N.D.L.R. Le texte qui suit fait partie d’un dossier rédigé dans le cadre du cahier thématique dont le thème est : Le secteur forestier en changement, publié dans notre édition du mois d'avril.
ROBERVAL – Le Forestier en chef, Louis Pelletier, réaffirme l’importance d’agir rapidement pour adapter les pratiques forestières pour assurer la pérennité de la forêt face aux changements climatiques. Sa recommandation de l’automne dernier a obtenu une oreille attentive, puisque la ministre des Ressources naturelles et des Forêts a lancé des tables régionales de réflexion sur l’avenir de cette ressource, dont le rapport devrait être connu en juin.
M. Pelletier se réjouit des démarches effectuées par la ministre. « C’est important de le faire par région, parce qu’il n’y a pas une forêt qui est pareille partout au Québec. Dans chaque région, il n’y a pas le même historique d’aménagement forestier, d’utilisation industrielle des bois, de sylviculture, d’enjeux écologiques », souligne-t-il.

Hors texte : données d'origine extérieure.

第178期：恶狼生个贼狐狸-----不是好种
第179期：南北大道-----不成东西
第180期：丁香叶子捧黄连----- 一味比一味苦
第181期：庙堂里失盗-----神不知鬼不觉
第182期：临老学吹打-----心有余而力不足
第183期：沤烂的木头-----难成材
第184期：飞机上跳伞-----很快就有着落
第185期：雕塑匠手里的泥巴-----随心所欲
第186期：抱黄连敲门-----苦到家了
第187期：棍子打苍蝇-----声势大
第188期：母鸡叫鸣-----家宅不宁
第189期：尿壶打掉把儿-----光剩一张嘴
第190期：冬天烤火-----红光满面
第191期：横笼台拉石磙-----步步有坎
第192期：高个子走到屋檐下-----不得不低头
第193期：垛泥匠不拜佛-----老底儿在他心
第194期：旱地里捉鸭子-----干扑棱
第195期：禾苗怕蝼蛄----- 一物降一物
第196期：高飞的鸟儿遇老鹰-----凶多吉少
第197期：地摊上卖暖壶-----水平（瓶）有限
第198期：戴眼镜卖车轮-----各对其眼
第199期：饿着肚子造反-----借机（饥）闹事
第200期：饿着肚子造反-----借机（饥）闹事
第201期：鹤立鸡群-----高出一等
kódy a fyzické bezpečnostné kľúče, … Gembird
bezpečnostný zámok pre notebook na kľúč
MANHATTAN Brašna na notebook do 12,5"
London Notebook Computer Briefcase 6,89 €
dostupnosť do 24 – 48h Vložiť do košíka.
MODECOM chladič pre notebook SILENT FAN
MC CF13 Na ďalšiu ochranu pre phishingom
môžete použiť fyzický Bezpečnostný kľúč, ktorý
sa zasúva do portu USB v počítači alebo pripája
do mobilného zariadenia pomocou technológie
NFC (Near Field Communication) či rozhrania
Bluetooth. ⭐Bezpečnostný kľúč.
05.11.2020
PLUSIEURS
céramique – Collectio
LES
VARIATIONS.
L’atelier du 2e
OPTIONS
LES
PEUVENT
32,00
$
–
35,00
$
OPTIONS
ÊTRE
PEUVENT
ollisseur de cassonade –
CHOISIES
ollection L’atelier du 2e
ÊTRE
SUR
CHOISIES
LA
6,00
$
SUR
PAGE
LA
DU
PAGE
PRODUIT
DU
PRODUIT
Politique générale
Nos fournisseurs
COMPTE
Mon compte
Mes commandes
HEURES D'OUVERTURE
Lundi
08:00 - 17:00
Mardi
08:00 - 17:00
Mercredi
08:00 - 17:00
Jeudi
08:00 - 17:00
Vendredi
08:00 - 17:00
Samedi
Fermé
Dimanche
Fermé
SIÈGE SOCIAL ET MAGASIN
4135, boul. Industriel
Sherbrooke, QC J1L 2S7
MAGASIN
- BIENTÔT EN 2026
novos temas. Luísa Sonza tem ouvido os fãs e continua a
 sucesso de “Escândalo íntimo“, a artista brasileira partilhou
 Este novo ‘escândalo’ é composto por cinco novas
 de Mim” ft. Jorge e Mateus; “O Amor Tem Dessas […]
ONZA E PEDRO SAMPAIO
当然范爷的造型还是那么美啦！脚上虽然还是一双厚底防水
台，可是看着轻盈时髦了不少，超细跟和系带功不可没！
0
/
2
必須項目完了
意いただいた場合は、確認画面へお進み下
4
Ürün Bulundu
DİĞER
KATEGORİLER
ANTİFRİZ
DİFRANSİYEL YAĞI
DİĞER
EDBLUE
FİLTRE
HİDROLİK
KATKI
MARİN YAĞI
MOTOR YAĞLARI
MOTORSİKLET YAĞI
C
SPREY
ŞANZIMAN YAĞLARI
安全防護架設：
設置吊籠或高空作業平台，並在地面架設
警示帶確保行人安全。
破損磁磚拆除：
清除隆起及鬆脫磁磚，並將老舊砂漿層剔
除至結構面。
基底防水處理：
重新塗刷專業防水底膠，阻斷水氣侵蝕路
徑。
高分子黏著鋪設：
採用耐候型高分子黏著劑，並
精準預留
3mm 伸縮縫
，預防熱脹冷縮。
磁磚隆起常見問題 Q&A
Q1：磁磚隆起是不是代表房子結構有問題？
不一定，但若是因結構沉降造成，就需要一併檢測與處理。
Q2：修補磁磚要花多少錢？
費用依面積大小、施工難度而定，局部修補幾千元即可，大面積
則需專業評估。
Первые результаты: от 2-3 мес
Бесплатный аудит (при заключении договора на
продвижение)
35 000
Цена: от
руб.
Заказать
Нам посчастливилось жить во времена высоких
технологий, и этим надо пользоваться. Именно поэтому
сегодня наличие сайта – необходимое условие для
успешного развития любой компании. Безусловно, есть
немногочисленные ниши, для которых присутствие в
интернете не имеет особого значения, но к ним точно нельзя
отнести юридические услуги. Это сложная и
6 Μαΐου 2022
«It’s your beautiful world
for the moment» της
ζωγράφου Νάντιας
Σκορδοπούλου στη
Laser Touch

L’équipe du Forestier en chef a bâti un modèle pour la prise en compte des changements climatiques et de leur influence sur l’évolution de la forêt. Un projet pilote réalisé dans la région a permis de constater que, dans le scénario climatique extrême (augmentation de la température moyenne annuelle de 3,8 à 7,1 °C de 2071 à 2100), la présence de la forêt n’est tout simplement pas assurée, même sans intervention humaine. Celui le plus probable laisse entrevoir la possibilité de mitiger plusieurs des effets négatifs à condition de repenser grandement la manière d’aménager nos forêts.
« Ça nous permet de découvrir aussi quels éléments de sylviculture ont peut travailler pour améliorer la résilience de nos forêts dans le futur. Nous voyons, en fonction des pratiques sylvicoles d’aujourd’hui, comment évolue la forêt de demain dans le climat de demain », révèle Louis Pelletier.
Solutions possibles
Selon le Forestier en chef, les bases de l’aménagement forestier, qui comprend notamment la récolte de bois, l’exécution de travaux sylvicoles ainsi que la construction et l’entretien de chemins, devront être revues. Il se questionne également sur la nécessité de modifier l’aménagement écosystémique qui est à la base du régime forestier actuel. « Nous croyons qu’il y a quelques pistes d’amélioration à amener pour augmenter la résilience de nos forêts face aux risques de feux. […] Il faudrait adapter nos pratiques de sylviculture et introduire des espèces qui sont plus résistantes face aux incendies et qui se régénèrent bien, comme les pins. On peut également maintenir une proportion de feuillus sur le territoire plus importante qu’actuellement », affirme M. Pelletier.
Il propose des patrons de récolte et d’aménagement forestier sur le territoire qui considèrent la propagation des feux pour diminuer les risques. « C’est important d’agir immédiatement parce que ça va prendre du temps avant de percevoir à grande échelle les changements appliqués », estime-t-il.
Des recherches
Plusieurs projets de recherche sont en cours afin d’adapter les pratiques forestières aux changements climatiques et de diminuer l’impact de l’industrie dans ce domaine. L’équipe de Carbone Boréal travaille notamment sur la possibilité de renverser ou de limiter le phénomène des landes forestières.
D’autres études semblent prouver qu’il serait plus efficace d’utiliser des plants de mêmes espèces provenant de régions plus au sud pour reboiser des endroits plus nordiques, au lieu de recourir à des plants locaux. « Actuellement, les pratiques recommandées sont de prendre des graines locales pour les faire développer en plants dans les pépinières, puis les installer dans leur zone d’origine. […] Ce sont des travaux de recherche qui se poursuivent, mais […] ça tend à démontrer que l’arbre de Québec pousse mieux à Chibougamau que l’arbre de Chibougamau », résume Claude Villeneuve, professeur, co-directeur de la Chaire en éco-conseil à l’UQAC et co-directeur de Carbone Boréal.
Selon lui, ces recherches permettent d’obtenir des informations importantes. « La forêt boréale actuelle, c’est une histoire assez récente. C’est une centaine de générations d’arbres qui se reproduisent sur le territoire. Les changements climatiques multiplient la vitesse d’évolution du climat, donc nous devons aider les arbres à être prêts à ça, plutôt que d’attendre que la nature fasse les choses », conclut M. Villeneuve.